For the best part of the opening half hour it did not look like this contest would be so fruitful for the the home support.
Dundee came with a stifling 4-1-4-1 formation and pressed the hosts into sending the ball into wide areas.
But Cairney exited the field to a standing ovation in the 88th minute and the Easter Road faithful, so often exasperated with the team over the last two years, stayed behind to sing their heroes off the park as "That's Entertainment" played over the stadium PA system.
Yet Fenlon took particularly satisfaction from the clean sheet - their first in six competitive matches.
He said: "We talked about it. We said how important it was to get the three points but we've got to stop conceding as well.

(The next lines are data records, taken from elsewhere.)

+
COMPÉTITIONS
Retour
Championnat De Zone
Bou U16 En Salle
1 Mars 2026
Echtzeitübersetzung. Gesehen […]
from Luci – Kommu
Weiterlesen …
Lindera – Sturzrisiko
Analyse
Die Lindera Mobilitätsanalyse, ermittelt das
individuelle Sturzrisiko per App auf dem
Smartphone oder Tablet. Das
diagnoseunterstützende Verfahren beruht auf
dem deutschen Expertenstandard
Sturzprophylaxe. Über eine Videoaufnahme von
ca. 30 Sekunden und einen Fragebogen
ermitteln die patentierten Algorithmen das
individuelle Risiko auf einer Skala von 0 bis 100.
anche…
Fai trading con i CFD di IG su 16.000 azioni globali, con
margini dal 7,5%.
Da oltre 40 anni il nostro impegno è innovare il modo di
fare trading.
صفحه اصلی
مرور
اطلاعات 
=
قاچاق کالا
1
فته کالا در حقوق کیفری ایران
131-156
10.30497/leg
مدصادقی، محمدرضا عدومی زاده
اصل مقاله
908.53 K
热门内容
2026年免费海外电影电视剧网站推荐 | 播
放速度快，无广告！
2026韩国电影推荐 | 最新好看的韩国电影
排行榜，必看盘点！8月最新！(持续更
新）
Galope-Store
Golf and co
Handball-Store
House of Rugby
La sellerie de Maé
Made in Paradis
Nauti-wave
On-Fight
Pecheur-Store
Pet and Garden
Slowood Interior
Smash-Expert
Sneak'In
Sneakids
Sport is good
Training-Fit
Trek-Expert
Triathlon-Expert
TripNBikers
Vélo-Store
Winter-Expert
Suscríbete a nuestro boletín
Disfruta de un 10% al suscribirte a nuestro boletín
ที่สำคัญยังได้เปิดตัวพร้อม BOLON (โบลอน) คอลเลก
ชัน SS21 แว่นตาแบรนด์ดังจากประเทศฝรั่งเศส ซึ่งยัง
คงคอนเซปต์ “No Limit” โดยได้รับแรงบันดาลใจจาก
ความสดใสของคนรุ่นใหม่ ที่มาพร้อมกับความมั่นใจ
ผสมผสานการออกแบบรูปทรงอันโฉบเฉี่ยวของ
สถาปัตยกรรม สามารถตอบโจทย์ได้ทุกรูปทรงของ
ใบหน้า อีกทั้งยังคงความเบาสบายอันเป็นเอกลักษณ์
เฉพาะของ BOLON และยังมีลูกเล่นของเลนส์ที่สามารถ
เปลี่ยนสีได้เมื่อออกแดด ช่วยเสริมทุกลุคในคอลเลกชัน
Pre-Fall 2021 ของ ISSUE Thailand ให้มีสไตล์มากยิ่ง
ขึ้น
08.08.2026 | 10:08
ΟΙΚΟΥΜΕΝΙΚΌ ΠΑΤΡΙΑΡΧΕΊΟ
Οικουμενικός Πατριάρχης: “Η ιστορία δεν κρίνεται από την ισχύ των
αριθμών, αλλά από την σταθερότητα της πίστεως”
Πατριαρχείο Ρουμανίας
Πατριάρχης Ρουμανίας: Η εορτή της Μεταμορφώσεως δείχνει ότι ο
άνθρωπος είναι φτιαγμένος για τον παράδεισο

"We look like we can score goals throughout the team so it's really important that we stop conceding as a team.
"I'm not just talking about our defence because our back four and our goalkeeper have been very good this season.
"We just need to be a little more clinical when we are clearing things and realising danger a bit quicker."
For Dundee boss Barry Smith, yesterday's defeat was less about the team and more about individuals.
His side played well in the first half and were unlucky not to be at least level going into the break. Instead, mistakes meant they were out of the match five minutes after the restart.
"It sounds crazy, but we thought we did okay in the first half," Smith said.
"We think we had the best two chances but we go in 1-0 down, and that's the story of the season so far.
"I don't think there is big difference between the majority of teams in this league.
"It'll be the teams that make the least mistakes and individual errors that win these games.
"Unfortunately it is us committing those errors."